== Supplied information

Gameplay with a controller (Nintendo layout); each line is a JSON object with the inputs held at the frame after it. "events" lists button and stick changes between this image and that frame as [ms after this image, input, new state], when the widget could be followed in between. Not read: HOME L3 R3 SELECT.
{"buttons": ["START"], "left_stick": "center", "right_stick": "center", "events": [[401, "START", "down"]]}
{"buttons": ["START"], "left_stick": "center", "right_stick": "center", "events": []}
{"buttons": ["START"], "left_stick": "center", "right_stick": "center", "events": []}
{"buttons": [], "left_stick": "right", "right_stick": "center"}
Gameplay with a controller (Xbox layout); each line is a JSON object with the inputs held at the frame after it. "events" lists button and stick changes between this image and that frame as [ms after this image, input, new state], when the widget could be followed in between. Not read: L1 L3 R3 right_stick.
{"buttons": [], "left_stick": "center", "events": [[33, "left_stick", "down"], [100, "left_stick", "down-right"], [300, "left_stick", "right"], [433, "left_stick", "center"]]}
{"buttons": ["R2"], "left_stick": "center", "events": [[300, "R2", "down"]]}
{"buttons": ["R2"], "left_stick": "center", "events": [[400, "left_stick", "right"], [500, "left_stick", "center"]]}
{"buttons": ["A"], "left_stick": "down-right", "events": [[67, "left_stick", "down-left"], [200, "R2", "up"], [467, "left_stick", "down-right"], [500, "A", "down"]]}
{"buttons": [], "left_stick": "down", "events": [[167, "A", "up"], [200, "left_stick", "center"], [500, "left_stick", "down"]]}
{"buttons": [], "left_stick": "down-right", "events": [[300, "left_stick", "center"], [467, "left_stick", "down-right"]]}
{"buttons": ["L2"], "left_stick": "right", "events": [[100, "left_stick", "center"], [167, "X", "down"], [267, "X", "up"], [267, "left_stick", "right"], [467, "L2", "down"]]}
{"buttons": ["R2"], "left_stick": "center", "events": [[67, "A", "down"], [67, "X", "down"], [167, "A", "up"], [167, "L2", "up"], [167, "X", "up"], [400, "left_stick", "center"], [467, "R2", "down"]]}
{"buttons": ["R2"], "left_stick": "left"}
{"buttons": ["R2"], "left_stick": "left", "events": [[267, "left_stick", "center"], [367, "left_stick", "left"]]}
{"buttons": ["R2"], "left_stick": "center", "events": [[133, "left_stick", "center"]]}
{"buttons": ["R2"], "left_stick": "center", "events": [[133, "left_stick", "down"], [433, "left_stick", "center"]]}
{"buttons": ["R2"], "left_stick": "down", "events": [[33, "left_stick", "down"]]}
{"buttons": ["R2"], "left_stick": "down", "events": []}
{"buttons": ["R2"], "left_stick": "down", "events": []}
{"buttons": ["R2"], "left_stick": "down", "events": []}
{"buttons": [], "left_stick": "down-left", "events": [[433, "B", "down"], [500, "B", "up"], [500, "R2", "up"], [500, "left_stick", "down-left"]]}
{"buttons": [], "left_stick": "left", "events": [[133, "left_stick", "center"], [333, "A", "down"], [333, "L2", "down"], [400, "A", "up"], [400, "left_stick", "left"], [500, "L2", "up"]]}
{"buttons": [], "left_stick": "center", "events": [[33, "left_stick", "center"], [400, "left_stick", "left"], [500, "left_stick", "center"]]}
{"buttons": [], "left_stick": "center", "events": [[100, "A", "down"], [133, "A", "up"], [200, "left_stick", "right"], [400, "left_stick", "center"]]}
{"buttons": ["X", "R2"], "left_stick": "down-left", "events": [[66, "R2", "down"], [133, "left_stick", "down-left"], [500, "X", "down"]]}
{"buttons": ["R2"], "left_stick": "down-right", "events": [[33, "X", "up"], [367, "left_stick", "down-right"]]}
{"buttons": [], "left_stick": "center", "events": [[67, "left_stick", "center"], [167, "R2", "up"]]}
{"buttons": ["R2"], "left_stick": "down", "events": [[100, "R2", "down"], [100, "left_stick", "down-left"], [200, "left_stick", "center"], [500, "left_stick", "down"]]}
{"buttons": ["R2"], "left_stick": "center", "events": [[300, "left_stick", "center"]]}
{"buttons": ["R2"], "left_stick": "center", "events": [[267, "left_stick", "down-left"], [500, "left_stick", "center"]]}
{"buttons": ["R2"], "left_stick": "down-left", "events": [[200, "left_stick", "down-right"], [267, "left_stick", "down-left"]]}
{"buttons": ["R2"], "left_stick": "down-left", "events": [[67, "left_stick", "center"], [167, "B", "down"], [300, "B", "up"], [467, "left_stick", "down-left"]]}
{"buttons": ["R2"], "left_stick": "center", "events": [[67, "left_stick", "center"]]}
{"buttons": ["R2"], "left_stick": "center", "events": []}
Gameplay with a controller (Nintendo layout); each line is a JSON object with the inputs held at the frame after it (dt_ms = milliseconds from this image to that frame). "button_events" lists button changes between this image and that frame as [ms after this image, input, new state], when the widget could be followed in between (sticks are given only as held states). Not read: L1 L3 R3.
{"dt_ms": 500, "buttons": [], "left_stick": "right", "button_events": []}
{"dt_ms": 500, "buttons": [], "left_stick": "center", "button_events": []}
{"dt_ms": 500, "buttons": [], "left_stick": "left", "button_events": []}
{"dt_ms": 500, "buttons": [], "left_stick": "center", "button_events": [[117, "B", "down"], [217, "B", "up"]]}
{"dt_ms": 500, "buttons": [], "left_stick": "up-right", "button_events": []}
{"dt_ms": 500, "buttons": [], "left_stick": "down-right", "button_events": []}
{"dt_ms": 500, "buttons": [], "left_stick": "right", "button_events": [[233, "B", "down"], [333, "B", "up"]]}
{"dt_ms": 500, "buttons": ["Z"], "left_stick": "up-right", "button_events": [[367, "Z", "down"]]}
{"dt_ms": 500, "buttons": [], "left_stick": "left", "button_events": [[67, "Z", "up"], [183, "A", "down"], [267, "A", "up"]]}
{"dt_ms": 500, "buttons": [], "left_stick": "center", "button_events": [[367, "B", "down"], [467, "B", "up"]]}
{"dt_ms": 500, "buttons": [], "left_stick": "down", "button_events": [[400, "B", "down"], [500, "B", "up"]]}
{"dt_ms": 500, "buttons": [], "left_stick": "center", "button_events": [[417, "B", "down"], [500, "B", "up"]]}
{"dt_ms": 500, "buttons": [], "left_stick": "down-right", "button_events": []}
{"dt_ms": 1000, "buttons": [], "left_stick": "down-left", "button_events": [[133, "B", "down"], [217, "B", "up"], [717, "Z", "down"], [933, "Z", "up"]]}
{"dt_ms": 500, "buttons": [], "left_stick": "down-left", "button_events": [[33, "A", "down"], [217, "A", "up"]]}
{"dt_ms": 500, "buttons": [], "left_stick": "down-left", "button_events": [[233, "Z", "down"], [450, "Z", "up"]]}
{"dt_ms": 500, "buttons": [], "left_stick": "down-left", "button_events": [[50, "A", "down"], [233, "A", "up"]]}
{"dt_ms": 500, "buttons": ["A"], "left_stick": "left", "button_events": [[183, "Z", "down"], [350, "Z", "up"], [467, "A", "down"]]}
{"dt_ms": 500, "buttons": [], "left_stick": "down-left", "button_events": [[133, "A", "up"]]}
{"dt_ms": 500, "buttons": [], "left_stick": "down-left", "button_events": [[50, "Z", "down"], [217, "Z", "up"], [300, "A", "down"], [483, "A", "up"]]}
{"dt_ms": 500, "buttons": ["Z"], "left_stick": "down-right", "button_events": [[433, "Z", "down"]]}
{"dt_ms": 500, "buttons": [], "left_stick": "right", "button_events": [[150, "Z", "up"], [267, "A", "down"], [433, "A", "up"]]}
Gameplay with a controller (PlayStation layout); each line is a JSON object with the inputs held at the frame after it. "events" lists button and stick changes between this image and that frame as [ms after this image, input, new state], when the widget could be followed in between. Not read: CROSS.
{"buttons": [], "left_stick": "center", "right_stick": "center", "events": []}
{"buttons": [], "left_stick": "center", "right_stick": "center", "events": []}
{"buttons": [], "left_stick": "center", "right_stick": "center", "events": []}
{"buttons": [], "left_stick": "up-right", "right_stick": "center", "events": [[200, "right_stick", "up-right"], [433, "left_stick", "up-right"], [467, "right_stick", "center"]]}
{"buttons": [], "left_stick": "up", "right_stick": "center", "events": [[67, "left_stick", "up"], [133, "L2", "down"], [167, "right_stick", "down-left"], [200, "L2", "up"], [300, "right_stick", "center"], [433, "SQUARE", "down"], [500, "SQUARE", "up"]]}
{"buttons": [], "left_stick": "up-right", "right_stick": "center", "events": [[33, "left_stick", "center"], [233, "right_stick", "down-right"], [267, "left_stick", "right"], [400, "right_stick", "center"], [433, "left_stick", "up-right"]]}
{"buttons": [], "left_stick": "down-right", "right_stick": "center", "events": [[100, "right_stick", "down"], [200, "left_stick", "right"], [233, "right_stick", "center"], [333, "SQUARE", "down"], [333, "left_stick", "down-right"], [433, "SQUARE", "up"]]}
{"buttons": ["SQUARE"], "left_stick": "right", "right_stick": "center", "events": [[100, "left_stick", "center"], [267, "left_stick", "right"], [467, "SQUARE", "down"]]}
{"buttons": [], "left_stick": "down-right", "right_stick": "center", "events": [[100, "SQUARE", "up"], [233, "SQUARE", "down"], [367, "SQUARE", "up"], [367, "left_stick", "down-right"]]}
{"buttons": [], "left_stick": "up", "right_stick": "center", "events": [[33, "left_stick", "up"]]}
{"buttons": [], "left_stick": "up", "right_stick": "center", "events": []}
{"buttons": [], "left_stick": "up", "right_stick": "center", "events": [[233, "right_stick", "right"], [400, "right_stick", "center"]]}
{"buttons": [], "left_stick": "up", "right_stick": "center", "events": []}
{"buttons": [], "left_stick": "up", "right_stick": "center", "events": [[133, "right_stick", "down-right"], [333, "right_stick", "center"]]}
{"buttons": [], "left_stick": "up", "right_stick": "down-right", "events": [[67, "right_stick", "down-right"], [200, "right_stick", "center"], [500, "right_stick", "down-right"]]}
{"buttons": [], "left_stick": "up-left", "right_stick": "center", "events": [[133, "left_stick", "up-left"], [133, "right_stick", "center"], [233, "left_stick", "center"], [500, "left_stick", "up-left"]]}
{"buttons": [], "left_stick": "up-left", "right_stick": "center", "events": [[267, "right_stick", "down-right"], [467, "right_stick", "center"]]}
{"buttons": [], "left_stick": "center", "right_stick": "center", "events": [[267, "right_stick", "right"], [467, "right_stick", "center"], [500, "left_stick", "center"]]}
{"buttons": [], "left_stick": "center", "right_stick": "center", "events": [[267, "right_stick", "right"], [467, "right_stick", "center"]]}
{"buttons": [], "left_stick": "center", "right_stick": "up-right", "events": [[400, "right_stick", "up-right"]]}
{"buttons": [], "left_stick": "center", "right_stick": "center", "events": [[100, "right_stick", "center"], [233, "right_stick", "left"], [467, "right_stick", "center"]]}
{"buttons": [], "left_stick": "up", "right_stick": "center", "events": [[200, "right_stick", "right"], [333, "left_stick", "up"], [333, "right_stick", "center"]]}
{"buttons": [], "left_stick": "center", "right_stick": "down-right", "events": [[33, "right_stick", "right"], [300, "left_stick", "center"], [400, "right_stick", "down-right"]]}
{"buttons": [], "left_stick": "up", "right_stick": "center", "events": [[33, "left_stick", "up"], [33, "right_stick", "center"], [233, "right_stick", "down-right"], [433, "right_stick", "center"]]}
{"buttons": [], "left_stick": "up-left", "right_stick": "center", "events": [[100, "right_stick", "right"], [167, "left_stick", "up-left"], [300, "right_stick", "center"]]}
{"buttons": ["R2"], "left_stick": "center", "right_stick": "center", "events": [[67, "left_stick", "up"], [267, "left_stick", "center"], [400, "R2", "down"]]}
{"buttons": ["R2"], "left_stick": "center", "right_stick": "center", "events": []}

====

- _Task description_: Bring together each line above where the string "object" turns up.

- _Solution for this task_:
Gameplay with a controller (Nintendo layout); each line is a JSON object with the inputs held at the frame after it. "events" lists button and stick changes between this image and that frame as [ms after this image, input, new state], when the widget could be followed in between. Not read: HOME L3 R3 SELECT.
Gameplay with a controller (Xbox layout); each line is a JSON object with the inputs held at the frame after it. "events" lists button and stick changes between this image and that frame as [ms after this image, input, new state], when the widget could be followed in between. Not read: L1 L3 R3 right_stick.
Gameplay with a controller (Nintendo layout); each line is a JSON object with the inputs held at the frame after it (dt_ms = milliseconds from this image to that frame). "button_events" lists button changes between this image and that frame as [ms after this image, input, new state], when the widget could be followed in between (sticks are given only as held states). Not read: L1 L3 R3.
Gameplay with a controller (PlayStation layout); each line is a JSON object with the inputs held at the frame after it. "events" lists button and stick changes between this image and that frame as [ms after this image, input, new state], when the widget could be followed in between. Not read: CROSS.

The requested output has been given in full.